ММ: Вам удалось приблизиться к Чеславу Милошу в последние годы его жизни и, получив одобрение поэта, стать его переводчиком. Что предшествовало этому? Долгая дружба? Или это была случайная встреча?
АР: Ни то, ни другое. Впервые мы встретились в 2000 году, а первые серьезные переводы я показал Милошу в 2001. Можно ли назвать случайной встречу, в результате которой сегодня полтора десятка переведенных мной и изданных в России и в Польше книг стоят у меня на полке, а общий список литературных публикаций приближается к 70? Только внешне эта история кажется цепочкой счастливых случайностей. Очевидно, внутренне надо было быть готовым к произошедшей метаморфозе. Как оказалось, предыстория моей собственной жизни и польский язык, которым я к тому времени уже владел, не противоречили, а, похоже, даже способствовали этому.
Родом я из Бессарабии, местечко Атаки на правом берегу Днестра, где родились и мои родители, в разные годы принадлежало трем разным странам. Сначала – Российской Империи, с 1918 года – Румынии, а после 1940 года – Советскому Союзу. Первые десять лет я жил в советской Молдавии, а школу окончил в замечательном городе Западной Украины – городе Черновцы. Немного учился на Урале, в Перми. А когда прослышал про новосибирский Академгородок, решил перевестись туда. С новосибирского Академгородка, можно сказать, и началось мое знакомство с Милошем.
ММ: Вы познакомились в Академгородке?
АР: Нет. Знакомство состоялось в Кракове. Но мои рассказы об Академгородке, который во времена моей учебы в университете называли оазисом свободы, настолько поразили пана Чеслава, что он захотел познакомиться со мной поближе. Я рассказывал Поэту о городе моей студенческой юности. И было что рассказать!
========
| Что сделать |
- 1) Выпишите из интервью без изменений отрывок, который начинается словами с «ММ: Вам удалось» и заканчивается словами «даже способствовали этому.».
- 2) Назовите все страны, которым, судя по интервью, в разные годы принадлежало местечко Атаки.
- 3) Переведите на английский предложение из интервью: «Впервые мы встретились в 2000 году, а первые серьезные переводы я показал Милошу в 2001.»
========
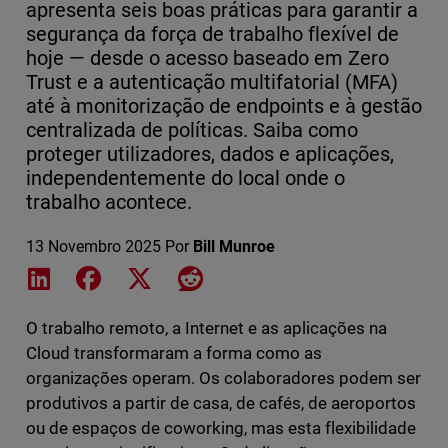
apresenta seis boas práticas para garantir a
segurança da força de trabalho flexível de
hoje — desde o acesso baseado em Zero
Trust e a autenticação multifatorial (MFA)
até à monitorização de endpoints e à gestão
centralizada de políticas. Saiba como
proteger utilizadores, dados e aplicações,
independentemente do local onde o
trabalho acontece.
13 Novembro 2025
Por
Bill Munroe
Share on LinkedIn
Share on Facebook
Share on X
Share on Reddit
O trabalho remoto, a Internet e as aplicações na
Cloud transformaram a forma como as
organizações operam. Os colaboradores podem ser
produtivos a partir de casa, de cafés, de aeroportos
ou de espaços de coworking, mas esta flexibilidade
========
| Ответы |
- 1)
ММ: Вам удалось приблизиться к Чеславу Милошу в последние годы его жизни и, получив одобрение поэта, стать его переводчиком. Что предшествовало этому? Долгая дружба? Или это была случайная встреча?
АР: Ни то, ни другое. Впервые мы встретились в 2000 году, а первые серьезные переводы я показал Милошу в 2001. Можно ли назвать случайной встречу, в результате которой сегодня полтора десятка переведенных мной и изданных в России и в Польше книг стоят у меня на полке, а общий список литературных публикаций приближается к 70? Только внешне эта история кажется цепочкой счастливых случайностей. Очевидно, внутренне надо было быть готовым к произошедшей метаморфозе. Как оказалось, предыстория моей собственной жизни и польский язык, которым я к тому времени уже владел, не противоречили, а, похоже, даже способствовали этому.

- 2) Российская Империя, Румыния, Советский Союз.

- 3) We first met in 2000, and I showed Miłosz my first serious translations in 2001.